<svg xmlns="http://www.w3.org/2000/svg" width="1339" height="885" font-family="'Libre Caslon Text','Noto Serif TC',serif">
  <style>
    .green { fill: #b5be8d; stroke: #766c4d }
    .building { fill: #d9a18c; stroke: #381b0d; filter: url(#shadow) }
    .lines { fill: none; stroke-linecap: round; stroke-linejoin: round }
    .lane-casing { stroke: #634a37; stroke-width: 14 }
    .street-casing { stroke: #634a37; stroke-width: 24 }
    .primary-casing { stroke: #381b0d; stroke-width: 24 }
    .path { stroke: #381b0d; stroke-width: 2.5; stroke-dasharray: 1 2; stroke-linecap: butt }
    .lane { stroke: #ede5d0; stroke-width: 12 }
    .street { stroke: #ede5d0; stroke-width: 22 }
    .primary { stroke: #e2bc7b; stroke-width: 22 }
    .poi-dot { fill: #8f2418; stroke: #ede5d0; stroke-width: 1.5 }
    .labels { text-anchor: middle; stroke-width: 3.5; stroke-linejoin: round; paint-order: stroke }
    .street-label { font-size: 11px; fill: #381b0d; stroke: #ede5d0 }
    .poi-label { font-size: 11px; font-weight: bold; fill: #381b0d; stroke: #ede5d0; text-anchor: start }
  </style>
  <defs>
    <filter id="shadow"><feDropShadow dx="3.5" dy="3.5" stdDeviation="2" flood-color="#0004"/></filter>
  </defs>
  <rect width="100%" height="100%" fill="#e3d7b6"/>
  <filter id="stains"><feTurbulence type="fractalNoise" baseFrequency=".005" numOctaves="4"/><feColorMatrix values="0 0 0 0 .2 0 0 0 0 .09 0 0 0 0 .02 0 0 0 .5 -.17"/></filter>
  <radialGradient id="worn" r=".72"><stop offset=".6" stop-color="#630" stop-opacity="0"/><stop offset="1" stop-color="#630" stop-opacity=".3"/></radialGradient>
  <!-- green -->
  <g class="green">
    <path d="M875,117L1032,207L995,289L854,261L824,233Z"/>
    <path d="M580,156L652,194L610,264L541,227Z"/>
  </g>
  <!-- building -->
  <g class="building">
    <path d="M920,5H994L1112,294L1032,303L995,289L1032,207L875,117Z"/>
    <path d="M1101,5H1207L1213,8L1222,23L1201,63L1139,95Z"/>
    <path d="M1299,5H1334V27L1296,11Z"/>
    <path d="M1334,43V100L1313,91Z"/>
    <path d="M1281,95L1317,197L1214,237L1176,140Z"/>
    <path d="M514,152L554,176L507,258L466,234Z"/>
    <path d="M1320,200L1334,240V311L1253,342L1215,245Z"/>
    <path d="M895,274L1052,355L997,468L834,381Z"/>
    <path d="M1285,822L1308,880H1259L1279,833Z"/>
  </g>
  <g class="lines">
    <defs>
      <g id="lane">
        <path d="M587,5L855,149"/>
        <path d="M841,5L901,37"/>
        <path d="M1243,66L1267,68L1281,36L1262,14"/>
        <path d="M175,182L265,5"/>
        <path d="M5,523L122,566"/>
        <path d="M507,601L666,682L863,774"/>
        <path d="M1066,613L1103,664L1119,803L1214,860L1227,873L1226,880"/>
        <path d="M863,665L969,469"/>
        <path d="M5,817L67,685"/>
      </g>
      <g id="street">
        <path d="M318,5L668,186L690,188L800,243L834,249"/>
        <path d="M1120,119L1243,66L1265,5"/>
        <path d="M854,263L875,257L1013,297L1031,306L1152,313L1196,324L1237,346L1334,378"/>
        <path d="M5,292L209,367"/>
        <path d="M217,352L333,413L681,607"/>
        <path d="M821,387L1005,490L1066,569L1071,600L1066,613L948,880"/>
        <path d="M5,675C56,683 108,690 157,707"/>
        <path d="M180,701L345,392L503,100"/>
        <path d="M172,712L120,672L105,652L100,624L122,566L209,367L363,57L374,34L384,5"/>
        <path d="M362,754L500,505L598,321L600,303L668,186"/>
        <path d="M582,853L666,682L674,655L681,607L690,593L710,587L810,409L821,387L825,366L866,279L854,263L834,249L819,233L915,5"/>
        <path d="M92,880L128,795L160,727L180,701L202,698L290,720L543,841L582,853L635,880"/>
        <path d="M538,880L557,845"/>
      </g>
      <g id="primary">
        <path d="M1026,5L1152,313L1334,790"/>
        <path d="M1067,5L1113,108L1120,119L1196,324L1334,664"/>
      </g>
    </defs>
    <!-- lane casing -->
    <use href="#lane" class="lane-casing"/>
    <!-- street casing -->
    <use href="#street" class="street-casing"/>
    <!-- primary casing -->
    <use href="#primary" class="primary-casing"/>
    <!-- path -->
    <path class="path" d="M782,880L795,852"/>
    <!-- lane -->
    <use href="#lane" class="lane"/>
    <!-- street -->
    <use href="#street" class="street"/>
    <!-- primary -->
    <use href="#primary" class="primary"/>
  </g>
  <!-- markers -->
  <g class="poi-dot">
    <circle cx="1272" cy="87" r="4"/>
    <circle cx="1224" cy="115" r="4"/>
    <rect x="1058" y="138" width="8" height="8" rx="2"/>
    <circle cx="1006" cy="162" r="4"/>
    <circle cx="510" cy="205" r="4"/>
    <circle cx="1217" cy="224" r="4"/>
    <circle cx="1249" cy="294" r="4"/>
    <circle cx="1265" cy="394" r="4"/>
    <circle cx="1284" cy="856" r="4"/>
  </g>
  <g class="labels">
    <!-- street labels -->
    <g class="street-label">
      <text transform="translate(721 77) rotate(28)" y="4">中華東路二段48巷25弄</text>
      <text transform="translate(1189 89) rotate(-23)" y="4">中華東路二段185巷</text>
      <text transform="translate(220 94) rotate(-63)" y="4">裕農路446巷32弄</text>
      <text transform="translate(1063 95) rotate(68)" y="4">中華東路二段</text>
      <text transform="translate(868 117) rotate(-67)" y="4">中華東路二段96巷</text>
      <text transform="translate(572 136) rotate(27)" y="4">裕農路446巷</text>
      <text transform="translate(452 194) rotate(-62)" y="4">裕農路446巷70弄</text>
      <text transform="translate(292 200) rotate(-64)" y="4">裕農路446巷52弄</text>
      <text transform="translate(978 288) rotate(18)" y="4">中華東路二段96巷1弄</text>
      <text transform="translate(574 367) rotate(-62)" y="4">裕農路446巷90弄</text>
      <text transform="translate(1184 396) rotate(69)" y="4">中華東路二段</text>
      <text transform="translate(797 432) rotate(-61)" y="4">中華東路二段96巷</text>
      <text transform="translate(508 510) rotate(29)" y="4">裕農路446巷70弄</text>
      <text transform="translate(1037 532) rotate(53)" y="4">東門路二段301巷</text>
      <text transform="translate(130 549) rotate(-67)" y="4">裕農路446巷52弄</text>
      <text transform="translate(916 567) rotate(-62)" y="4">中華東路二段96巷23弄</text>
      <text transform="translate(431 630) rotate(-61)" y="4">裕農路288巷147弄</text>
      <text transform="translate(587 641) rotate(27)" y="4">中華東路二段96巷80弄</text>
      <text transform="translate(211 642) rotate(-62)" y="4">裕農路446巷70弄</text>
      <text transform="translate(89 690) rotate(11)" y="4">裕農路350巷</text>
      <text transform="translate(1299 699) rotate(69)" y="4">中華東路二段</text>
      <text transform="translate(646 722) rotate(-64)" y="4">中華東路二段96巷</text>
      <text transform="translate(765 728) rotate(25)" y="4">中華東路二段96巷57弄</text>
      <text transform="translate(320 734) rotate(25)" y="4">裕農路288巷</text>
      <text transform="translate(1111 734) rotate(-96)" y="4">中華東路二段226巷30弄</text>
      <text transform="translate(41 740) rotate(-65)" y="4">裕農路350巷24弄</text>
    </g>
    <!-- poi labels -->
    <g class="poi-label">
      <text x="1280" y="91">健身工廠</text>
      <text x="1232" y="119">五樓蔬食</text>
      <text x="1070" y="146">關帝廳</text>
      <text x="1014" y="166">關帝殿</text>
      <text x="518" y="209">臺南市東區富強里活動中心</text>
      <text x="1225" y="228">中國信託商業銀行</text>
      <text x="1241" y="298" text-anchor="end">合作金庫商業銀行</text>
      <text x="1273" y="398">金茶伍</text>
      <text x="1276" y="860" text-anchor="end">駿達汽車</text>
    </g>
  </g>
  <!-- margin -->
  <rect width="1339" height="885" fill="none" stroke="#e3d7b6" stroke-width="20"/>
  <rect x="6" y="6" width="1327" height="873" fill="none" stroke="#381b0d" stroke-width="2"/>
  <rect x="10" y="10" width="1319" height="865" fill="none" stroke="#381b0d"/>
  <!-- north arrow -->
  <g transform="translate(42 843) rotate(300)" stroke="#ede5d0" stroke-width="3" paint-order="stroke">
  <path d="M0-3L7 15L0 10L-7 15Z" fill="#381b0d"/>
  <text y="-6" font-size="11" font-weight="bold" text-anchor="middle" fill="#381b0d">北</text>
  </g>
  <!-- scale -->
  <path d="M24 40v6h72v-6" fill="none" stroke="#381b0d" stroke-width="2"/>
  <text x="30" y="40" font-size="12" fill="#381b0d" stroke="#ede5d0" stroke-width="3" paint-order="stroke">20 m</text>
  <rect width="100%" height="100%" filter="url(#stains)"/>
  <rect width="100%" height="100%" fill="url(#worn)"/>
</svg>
■ ■ ■ ■ ■ ■ ■
• How to complete this task: Copy every line from the records above that contains the word "middle".

• Your response:
    .labels { text-anchor: middle; stroke-width: 3.5; stroke-linejoin: round; paint-order: stroke }
  <text y="-6" font-size="11" font-weight="bold" text-anchor="middle" fill="#381b0d">北</text>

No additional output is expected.